>>

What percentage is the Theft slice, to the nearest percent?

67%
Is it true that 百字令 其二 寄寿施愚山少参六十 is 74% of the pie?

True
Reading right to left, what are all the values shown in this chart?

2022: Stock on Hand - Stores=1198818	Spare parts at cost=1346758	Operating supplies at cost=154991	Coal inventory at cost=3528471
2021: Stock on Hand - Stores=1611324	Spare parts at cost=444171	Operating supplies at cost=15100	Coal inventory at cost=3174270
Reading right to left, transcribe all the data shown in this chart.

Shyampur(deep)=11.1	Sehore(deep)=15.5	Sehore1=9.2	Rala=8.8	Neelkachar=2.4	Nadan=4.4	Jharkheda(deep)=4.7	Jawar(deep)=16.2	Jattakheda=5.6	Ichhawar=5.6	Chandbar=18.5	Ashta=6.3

<<
>>

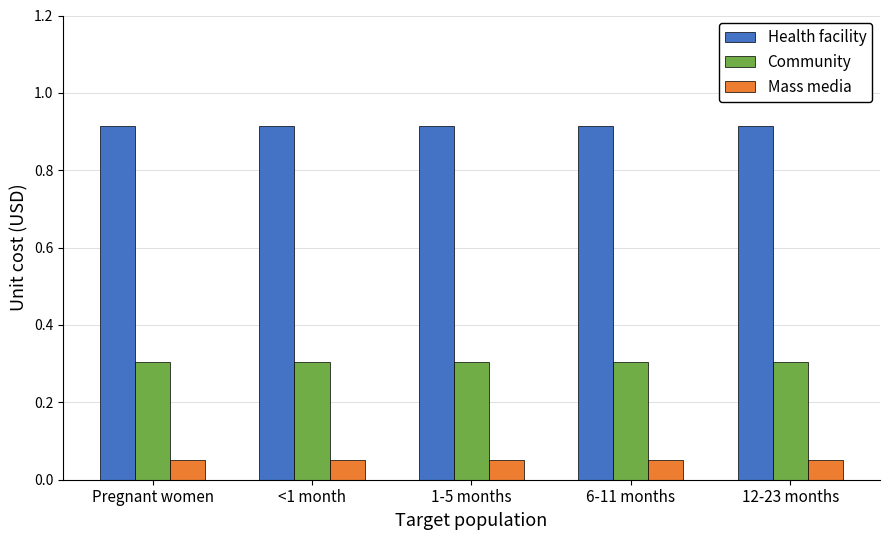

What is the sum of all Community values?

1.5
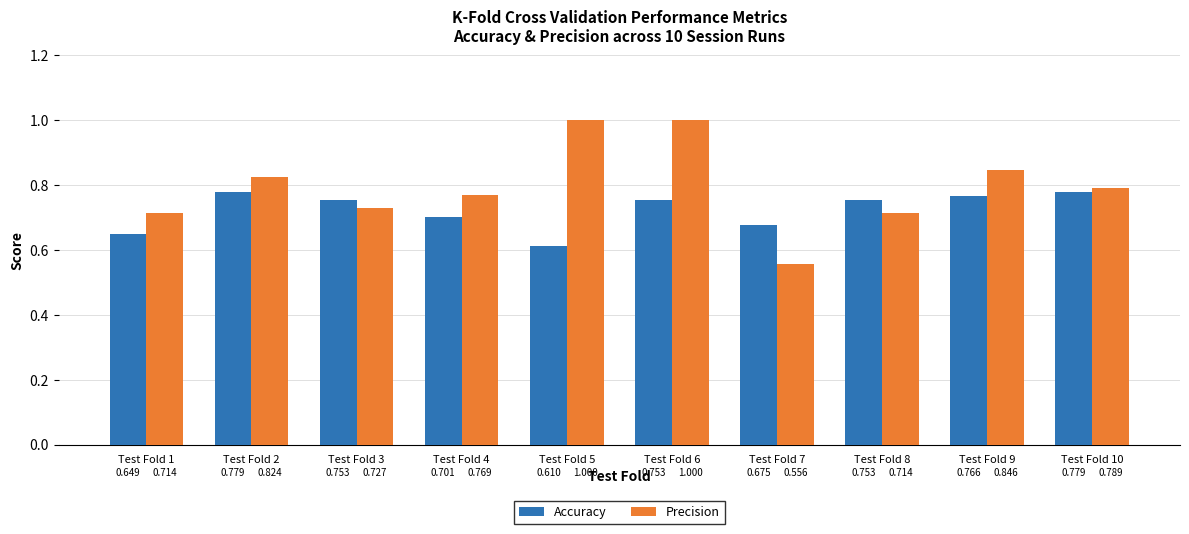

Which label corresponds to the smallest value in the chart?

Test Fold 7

<<
>>

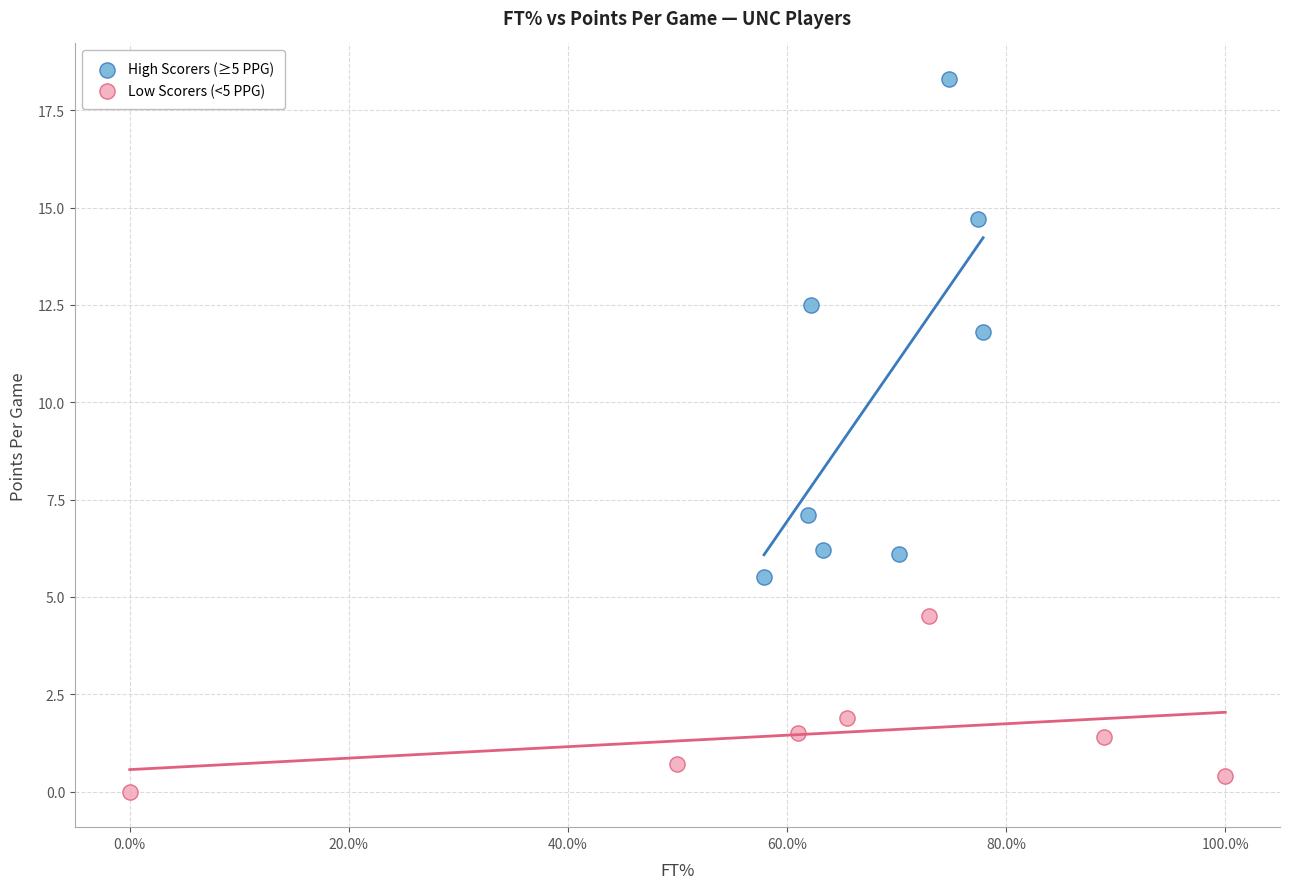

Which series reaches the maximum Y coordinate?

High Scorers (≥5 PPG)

<<

■ **Assignment**: Copy out the rows word for word, starting from the line with "What percentage is" and continuing up to and including the line with "Reading right to left, transcribe".

■ **Completed task**:
What percentage is the Theft slice, to the nearest percent?

67%
Is it true that 百字令 其二 寄寿施愚山少参六十 is 74% of the pie?

True
Reading right to left, what are all the values shown in this chart?

2022: Stock on Hand - Stores=1198818	Spare parts at cost=1346758	Operating supplies at cost=154991	Coal inventory at cost=3528471
2021: Stock on Hand - Stores=1611324	Spare parts at cost=444171	Operating supplies at cost=15100	Coal inventory at cost=3174270
Reading right to left, transcribe all the data shown in this chart.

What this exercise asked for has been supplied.